§ INPUT FOR THIS TASK
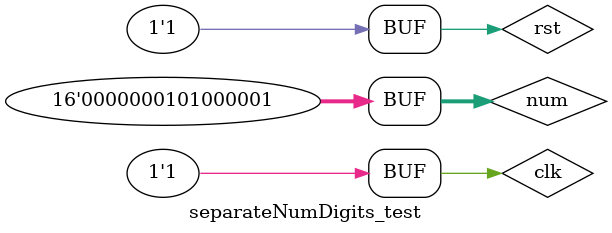
<source format=v>
`timescale 1 ns / 100 ps
module separateNumDigits_test();

	reg[15:0] num;
	reg clk, rst;
	wire[3:0] digit4, digit3, digit2, digit1;
	
	separateNumDigits a(clk, rst, num, digit4, digit3, digit2, digit1);

	always begin
	clk <= 0;
	#10;
	clk <= 1;
	#10;
	end
	initial begin
	rst = 0;
	num = 0;
	#150
	rst = 1;
	#150
	num = 16'd4501;
	#150
	num = 16'd5168;
	#150
	num = 16'd321;
	end
endmodule

</source>
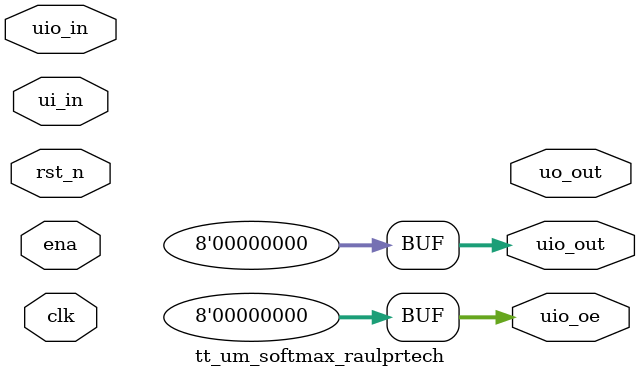
<source format=v>


module tt_um_softmax_raulprtech (
    input  wire [7:0] ui_in,    // Dedicated inputs - connected to the input switches for clk_selector and pattern_sel
    output wire [7:0] uo_out,   // Dedicated outputs - connected to the 7 LEDs
    input  wire [7:0] uio_in,   // IOs: Bidirectional Input path
    output wire [7:0] uio_out,  // IOs: Bidirectional Output path
    output wire [7:0] uio_oe,   // IOs: Bidirectional Enable path (active high: 0=input, 1=output)
    input  wire       ena,      // will go high when the design is enabled, not used circuit can be turned off when pattern_sel = 0
    input  wire       clk,      // clock
    input  wire       rst_n     // reset_n - low to reset
);
assign uio_out = 0;
assign uio_oe = 0;
    
pseudo_softmax M0
(
     .clk(clk),
    .input_bus(ui_in[2:0]),
    .mant_out(uio_out[2:0]),
    .exp_out(uio_out[5:3])
);

endmodule



</source>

§ WORK INSTRUCTIONS
From the line containing "to the 7 LEDs" down to the line containing "high: 0=input, 1=output)" in the material above, reproduce every line exactly, including the two end lines.

§ RESPONSE TO THIS EXERCISE
    output wire [7:0] uo_out,   // Dedicated outputs - connected to the 7 LEDs
    input  wire [7:0] uio_in,   // IOs: Bidirectional Input path
    output wire [7:0] uio_out,  // IOs: Bidirectional Output path
    output wire [7:0] uio_oe,   // IOs: Bidirectional Enable path (active high: 0=input, 1=output)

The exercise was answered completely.